Engineer, physicist collaborate to turn the inner workings of living cells into 'molecular movies' (w/video)

(Nanowerk News) What happens when a chemical engineer and a physicist walk into a bar? They forge a collaboration that could change biological imaging.
That’s what happened to Jessica Winter, associate professor of chemical and biomolecular engineering and biomedical engineering at The Ohio State University, and Peter Kner, assistant professor of engineering at the University of Georgia.
Hear about a team of researchers who are trying to make a major breakthrough in biological imaging - setting up lights and cameras for capturing the tiniest molecular machines in action inside living cells. This video is a recording of a public stage presentation developed by the Strategic Projects group at the Museum of Science that shares this research collaboration (called QSTORM) with general audiences.
The two will present back-to-back talks at the American Association for the Advancement of Science meeting, where they will describe how a chance meeting over lunch at an imaging workshop lead to QSTORM, a research project that aims to visualize the inner workings of cells in a new way.

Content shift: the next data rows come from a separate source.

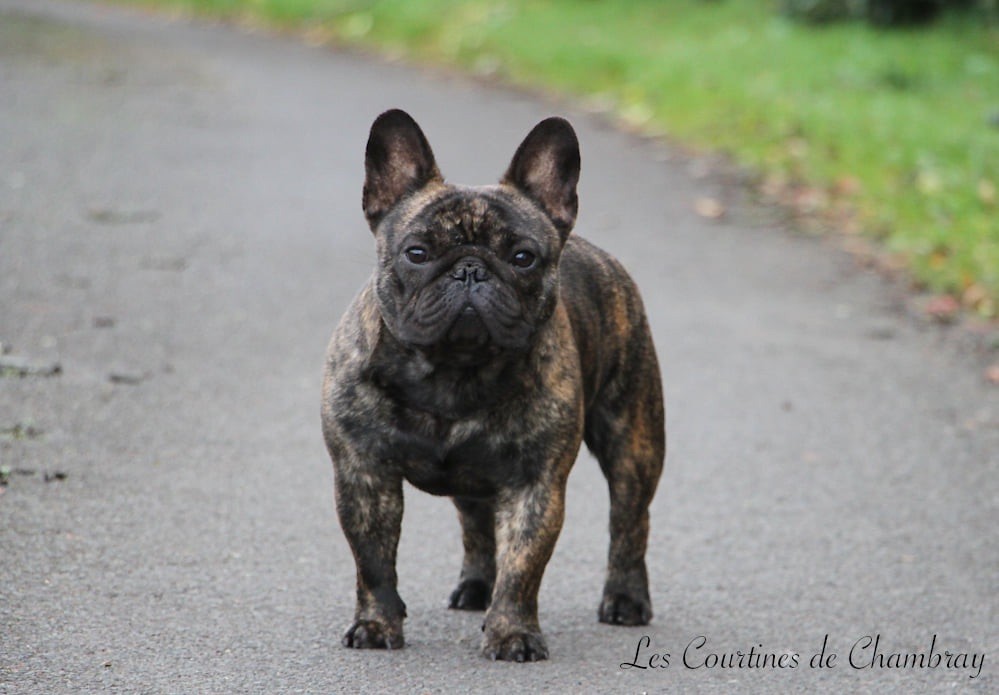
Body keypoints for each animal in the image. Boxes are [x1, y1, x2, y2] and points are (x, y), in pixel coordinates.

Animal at [320, 110, 664, 664]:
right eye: (417, 252)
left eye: (523, 258)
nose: (470, 269)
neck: (455, 370)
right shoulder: (362, 474)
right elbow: (372, 561)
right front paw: (375, 625)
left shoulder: (535, 484)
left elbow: (522, 566)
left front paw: (511, 633)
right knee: (477, 526)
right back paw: (476, 587)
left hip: (633, 443)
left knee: (629, 521)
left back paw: (626, 598)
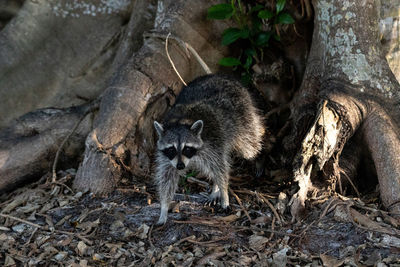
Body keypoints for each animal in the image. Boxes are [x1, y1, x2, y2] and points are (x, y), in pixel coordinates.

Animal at [155, 74, 264, 225]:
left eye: (187, 148)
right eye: (171, 149)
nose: (181, 166)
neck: (180, 122)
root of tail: (221, 76)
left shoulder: (212, 143)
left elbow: (220, 169)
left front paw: (224, 193)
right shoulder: (168, 158)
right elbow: (167, 178)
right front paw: (164, 208)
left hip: (243, 117)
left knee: (249, 146)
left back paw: (257, 158)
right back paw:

The “Q” in the name comes from “quantum dots”—a product of Winter’s lab—and “STORM” from stochastic optical reconstruction microscopy—Kner’s specialty. Their goal is to use blinking quantum dots to enhance the resolution of microscopy for sub-cellular imaging inside living organisms.
At the meeting, the Winter and Kner will describe the early results in their effort to image muscle contraction on the nanometer (one billionth of a meter) scale. In essence, they hope to make “molecular movies” of the inner working of muscle cells.